Intel thinks there will be a very definite driverless car “passenger economy” by 2050, creating numerous opportunities for businesses as individuals change from drivers into passengers thanks to the advances in driverless technologies.
Some of the more outlandish predictions from Intel’s research include what it calls “car-venience” applications like onboard beauty salons in the car, as well as mobile health clinics and treatment pods. It goes beyond this and imagines self-driving vehicles becoming pod hotels too.
“Companies should start thinking about their autonomous strategy now,” Brian Krzanich, Intel’s CEO said. “Less than a decade ago, no one was talking about the potential of a soon-to-emerge app or sharing economy because no one saw it coming..
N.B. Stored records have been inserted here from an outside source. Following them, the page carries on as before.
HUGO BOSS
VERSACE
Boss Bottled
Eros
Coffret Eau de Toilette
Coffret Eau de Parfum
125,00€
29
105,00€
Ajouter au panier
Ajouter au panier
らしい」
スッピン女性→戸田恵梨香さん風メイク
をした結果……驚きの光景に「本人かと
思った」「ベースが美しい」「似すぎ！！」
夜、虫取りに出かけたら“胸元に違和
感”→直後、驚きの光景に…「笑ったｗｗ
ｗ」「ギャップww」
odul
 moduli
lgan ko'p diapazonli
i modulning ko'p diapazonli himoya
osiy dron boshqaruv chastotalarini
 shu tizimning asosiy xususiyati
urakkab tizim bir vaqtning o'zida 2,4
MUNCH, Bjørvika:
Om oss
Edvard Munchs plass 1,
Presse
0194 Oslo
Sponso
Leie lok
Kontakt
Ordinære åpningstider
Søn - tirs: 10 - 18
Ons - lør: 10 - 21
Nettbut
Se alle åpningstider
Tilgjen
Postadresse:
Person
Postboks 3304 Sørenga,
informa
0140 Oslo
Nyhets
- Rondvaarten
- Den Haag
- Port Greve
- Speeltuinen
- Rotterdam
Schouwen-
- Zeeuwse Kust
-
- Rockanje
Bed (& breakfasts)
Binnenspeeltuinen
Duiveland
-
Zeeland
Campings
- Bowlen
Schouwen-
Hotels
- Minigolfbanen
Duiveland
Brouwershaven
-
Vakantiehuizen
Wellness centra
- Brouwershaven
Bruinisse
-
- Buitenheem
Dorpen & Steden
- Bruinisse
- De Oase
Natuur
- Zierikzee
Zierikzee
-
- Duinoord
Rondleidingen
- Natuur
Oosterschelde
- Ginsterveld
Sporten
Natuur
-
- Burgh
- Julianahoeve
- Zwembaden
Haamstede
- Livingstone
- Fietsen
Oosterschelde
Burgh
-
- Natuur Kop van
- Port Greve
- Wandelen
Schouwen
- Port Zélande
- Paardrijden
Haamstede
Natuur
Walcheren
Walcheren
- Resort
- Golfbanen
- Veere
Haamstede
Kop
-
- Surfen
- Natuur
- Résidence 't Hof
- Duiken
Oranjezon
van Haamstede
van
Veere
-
“This is why we started the conversation around the passenger economy early, to wake people up to the opportunity streams that will emerge when cars become the most powerful mobile data-generating devices we use and people swap driving for riding.”
Krzanich also predicted an “unlocking of cognitive surplus” – that will give individuals back the time spent driving to use it differently. Self-driving cars are expected to save up more than 250 million hours each year of commuters’ time in the most crowded cities of the world.
In addition to the $7 trillion that will be generated every year, Intel thinks $200bn will be raised via tourism, entertainment and healthcare centers as passengers spend their time watching a film, playing a game or shopping instead of driving.
Storage Lakes is another feature of this new environment, suggesting fleets of vehicles will be able to recharge, restock and momentarily park.
The report explained it will become easier “to envision an electric Uber delivering people and goods on a nearly around-the-clock-schedule as needed. It is also realistic to expect that trucks transporting goods between distribution centers and retail outlets will be able to run on an almost 24-hours a day, seven days a week schedule. These high-utilisation rates will spawn a very active secondary market for used pilotless vehicles as companies replace and refresh their fleets.”